_REQUIRED TASKS_
1 > Copy the passage from the methods-of-estimation notes word for word, from "1 Learning Goals" to "of moments (MOME)".
2 > Which two general methods for deriving point estimators do the methods-of-estimation notes name?
3 > Continue the methods-of-estimation notes from their last sentence.

Methods of Estimations

Published

Sunday Jun 8, 2025

1 Learning Goals

Now, it is not always obvious as to how the point estimator is derived…

For example, using twice the average of the sample to estimate the upper bound of a continuous uniform distribution seem to be out of thin air. And, multiple other estimators.

Therefore, we will look at two general methods for deriving point estimators:

the method of moments (MOME)
the method of maximum likelihood (MLE)

2 Method of Moments

Consider a random sample $Y_1, Y_2, \ldots , Y_n$ from some distribution. Thus these random variables are $\iid$ Recall that $Y \triangleq Y_1$ has $k$th raw moment $\mu_k' = \E{Y^k}$. We now also, analogous to sample mean, define the $k$th sample moment as $m_k' = \frac{1}{n} \sum_{i=1}^n y_i^k$.

Suppose that the distribution of $Y$ involves $t$ unknown parameters $t = 1, 2, 3, \ldots$. Then the method of moments (MOM) involves solving the following system of equations. \[\begin{equation} \begin{aligned} \mu_1' &= m_1' \\ \mu_2' &= m_2' \\ \vdots &= \vdots \\ \mu_t' &= m_t' \\ \end{aligned} \end{equation}\]

The solution of these $t$ equations leads to the method of moments estimates (MOME’s) of the $t$ unknown parameters.

_DATASET ROWS_
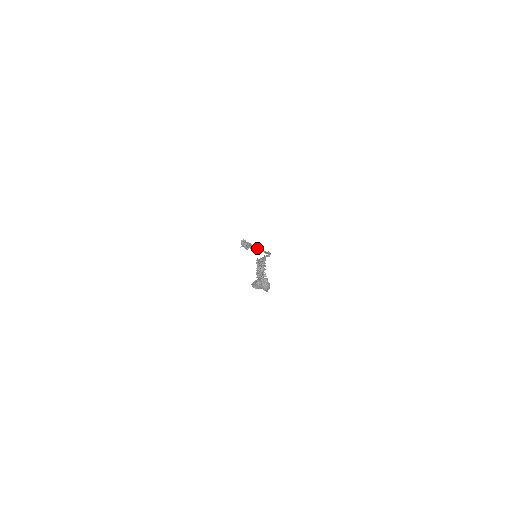
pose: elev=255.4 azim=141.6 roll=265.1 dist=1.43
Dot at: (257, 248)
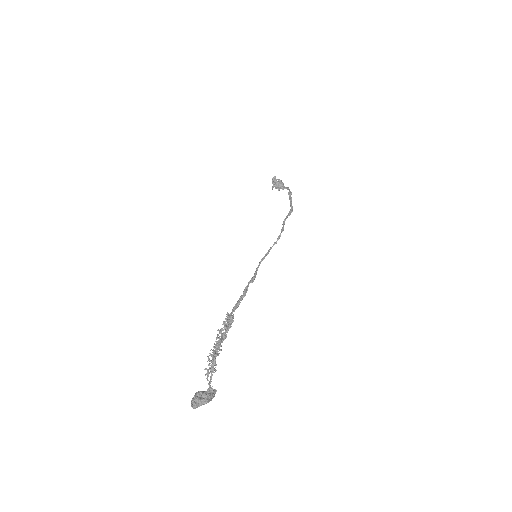
Dot at: occluded
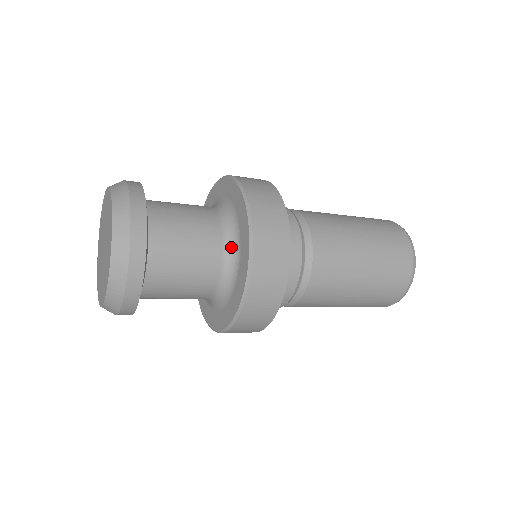
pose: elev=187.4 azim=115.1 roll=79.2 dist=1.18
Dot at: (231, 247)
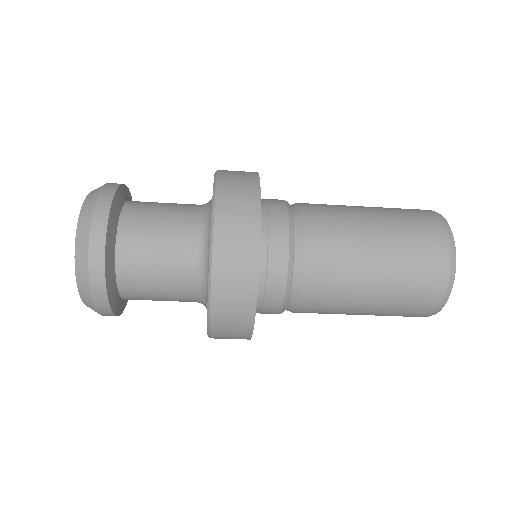
Dot at: (208, 202)
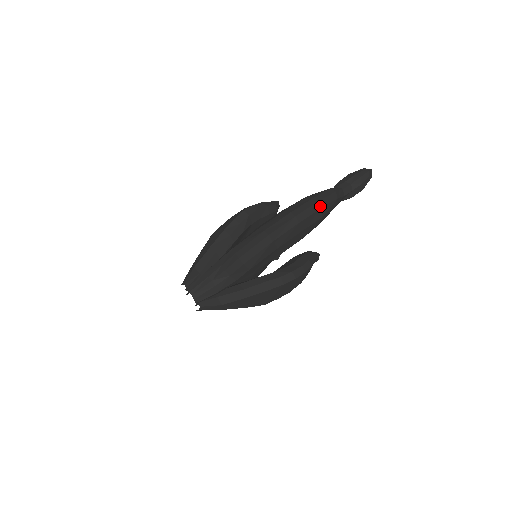
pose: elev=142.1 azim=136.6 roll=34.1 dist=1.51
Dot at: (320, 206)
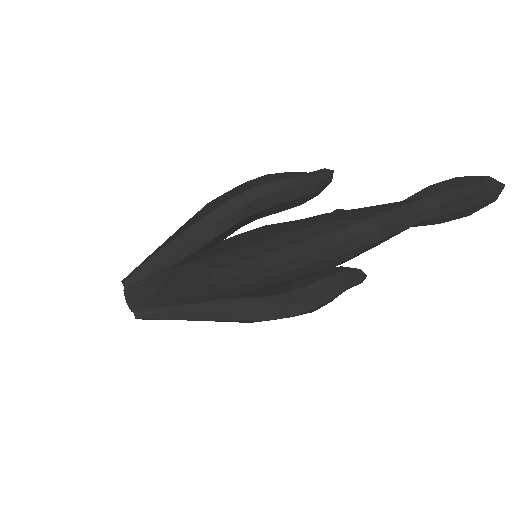
Dot at: (326, 255)
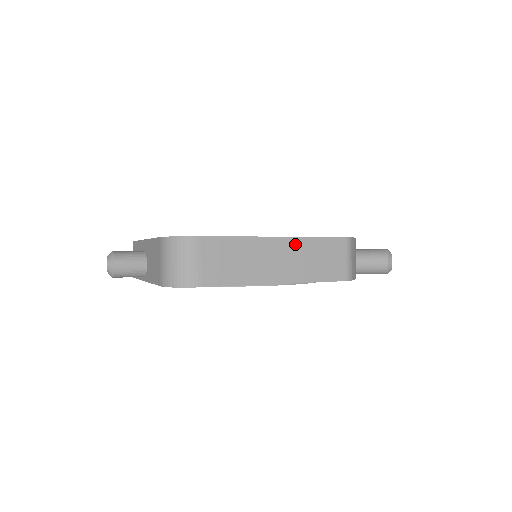
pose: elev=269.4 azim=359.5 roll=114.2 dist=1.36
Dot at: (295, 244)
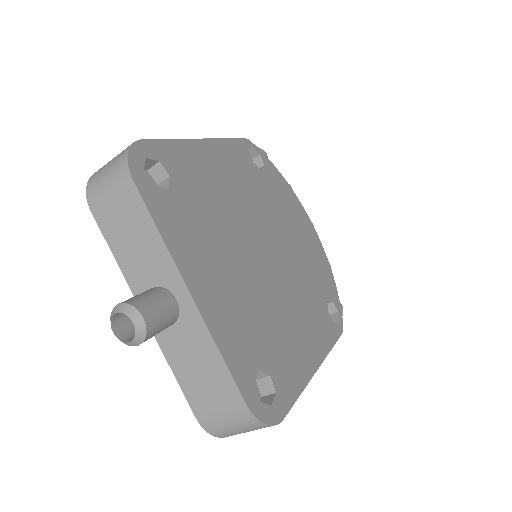
Dot at: occluded
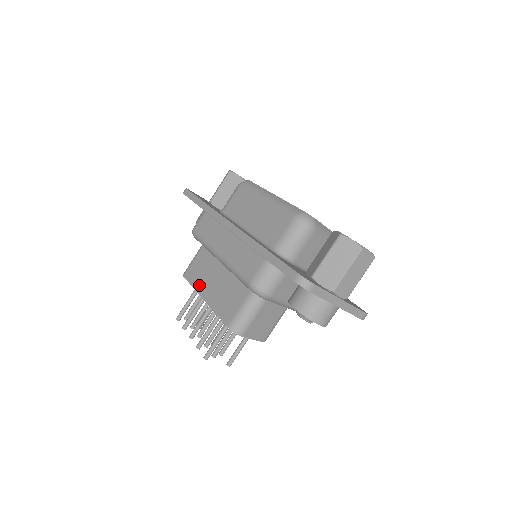
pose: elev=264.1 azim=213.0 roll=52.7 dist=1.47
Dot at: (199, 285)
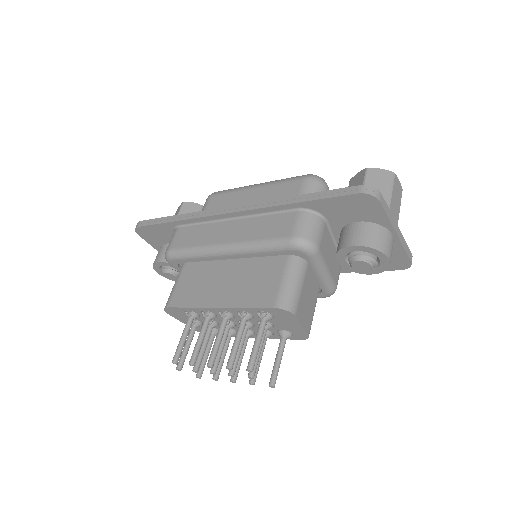
Dot at: (200, 299)
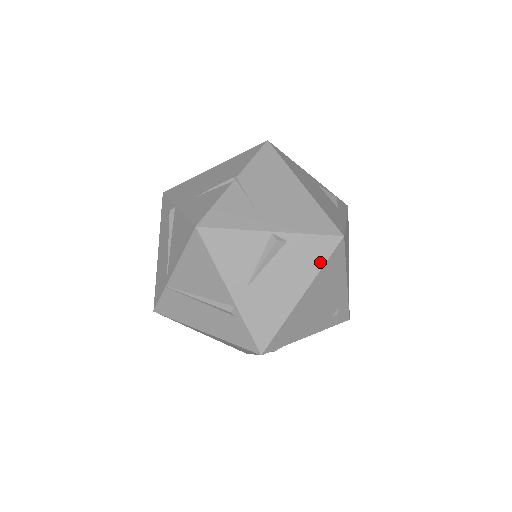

_EXPECTED RESPONSES_
1 >
1 Learning Goals

Now, it is not always obvious as to how the point estimator is derived…

For example, using twice the average of the sample to estimate the upper bound of a continuous uniform distribution seem to be out of thin air. And, multiple other estimators.

Therefore, we will look at two general methods for deriving point estimators:

the method of moments (MOME)

2 > The method of moments (MOME) and the method of maximum likelihood (MLE).

3 >
2.1 Some Intuitions

This seems to be a relatively unintuitive thing to do. Or why do we want to match the moment? There are many other things we can match to as well…

The idea here is that the $k$th sample moment as a random variable, $M_k' = \frac{1}{n}\sum_{i=1}^n Y_i^k$, has mean $\mu_k'$ and a variance that converges to zero as $n$ to infinity: \[\begin{gather*} \E{M_k'} = \frac{1}{n} \sum_{i=1}^n \E{Y_i^k} = \frac{1}{n} \sum_{i=1}^n \mu_k' = \mu_k' \\ \Var{M_k'} = \frac{1}{n^2} \sum_{i = 1}^n \Var{Y_i^k} = \frac{n \Var{Y_1^k}}{n^2} = \frac{\Var{Y_1^k}}{n} \to 0 \\ \end{gather*}\]

Thus, by Theorem 1, (or equivalently by law of large number), $M_k'$ is a consistent estimator of $\mu_k'$. That is, for each $k$ and any $\varepsilon > 0$, $\P{\abs{M_k' - \mu_k' } > \varepsilon} \to 0$ as $n \to \infty$. So, if $n$ is large, each $m_k'$ shoud be close to $\mu_k'$.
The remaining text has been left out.